E é este o pensamento que torna as almas humildes cada vez mais pacientes, enquanto que a falta de resignação indica um orgulho recôndito.
Deus é justo quando nos experimenta; Sua bondade, porém, brilha ainda mais que Sua justiça. Com efeito, ele quer que essa dor, ao lavar e purificar as almas, lhes dilate, ao mesmo tempo, a beleza e os méritos. A dor passa, o mérito perdura; tantas outras penas já passaram, de que nem sequer nos lembramos. Deus, porém, conservou-lhes a lembrança, a fim de recompensar. Momentaneum et leve tribulationis nostrae aeternum gloriae pondus operatur in nobis. Nossas penas são passageiras e leves, mas, no grande dia em que se fixar a nossa sorte; cada qual produzirá, e para sempre, novo esplendor de glória.

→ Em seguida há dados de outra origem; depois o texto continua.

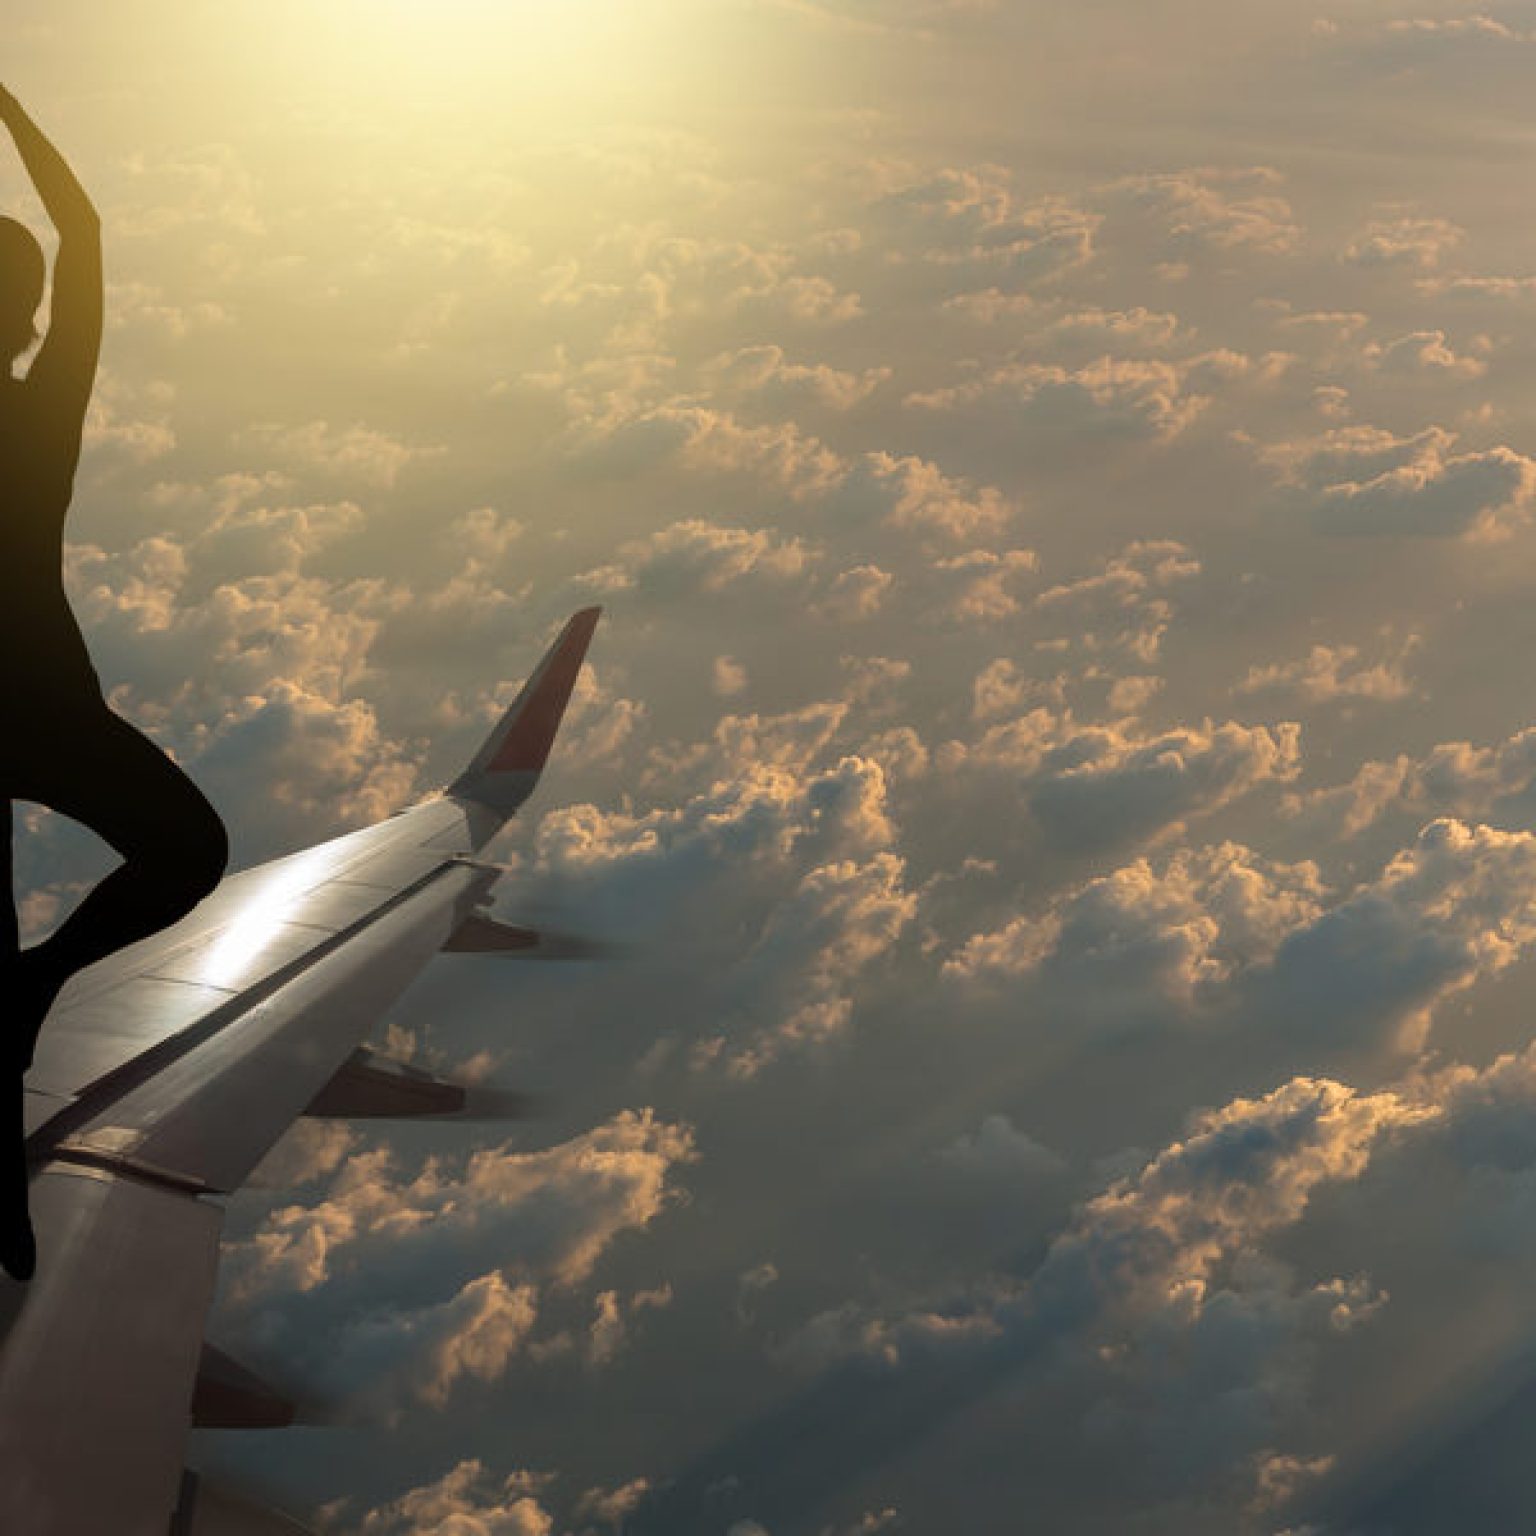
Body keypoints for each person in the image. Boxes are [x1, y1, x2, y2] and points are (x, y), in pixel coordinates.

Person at [0, 85, 229, 1282]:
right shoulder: (46, 401)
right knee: (188, 851)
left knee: (191, 851)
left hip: (46, 707)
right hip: (44, 708)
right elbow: (78, 235)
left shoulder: (41, 406)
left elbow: (76, 243)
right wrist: (10, 115)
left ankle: (27, 995)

Deus é justo e santo, Deus é bom quando nos experimenta. Se, na dor, elevarmos para Ele o olhar, de nosso coração partirá um fiat generoso, que será um ato de amor perfeito. Talvez o esforço passageiro despendido será de efeito transitório e a lembrança do sofrimento nos perseguirá, mau grado nosso. A dor, afastada um momento pela resignação, voltaria ao coração; um novo esforço, porém, produzirá novo ato de submissão. Se fitarmos outra vez os olhos nas grandezas e perfeições de Deus, na Sua bondade e santidade infinitas, faremos então outro ato de amor. Tantas vitórias alcançadas sobre a natureza, cem por dia talvez, tantos passos dados no caminho do amor e da perfeição.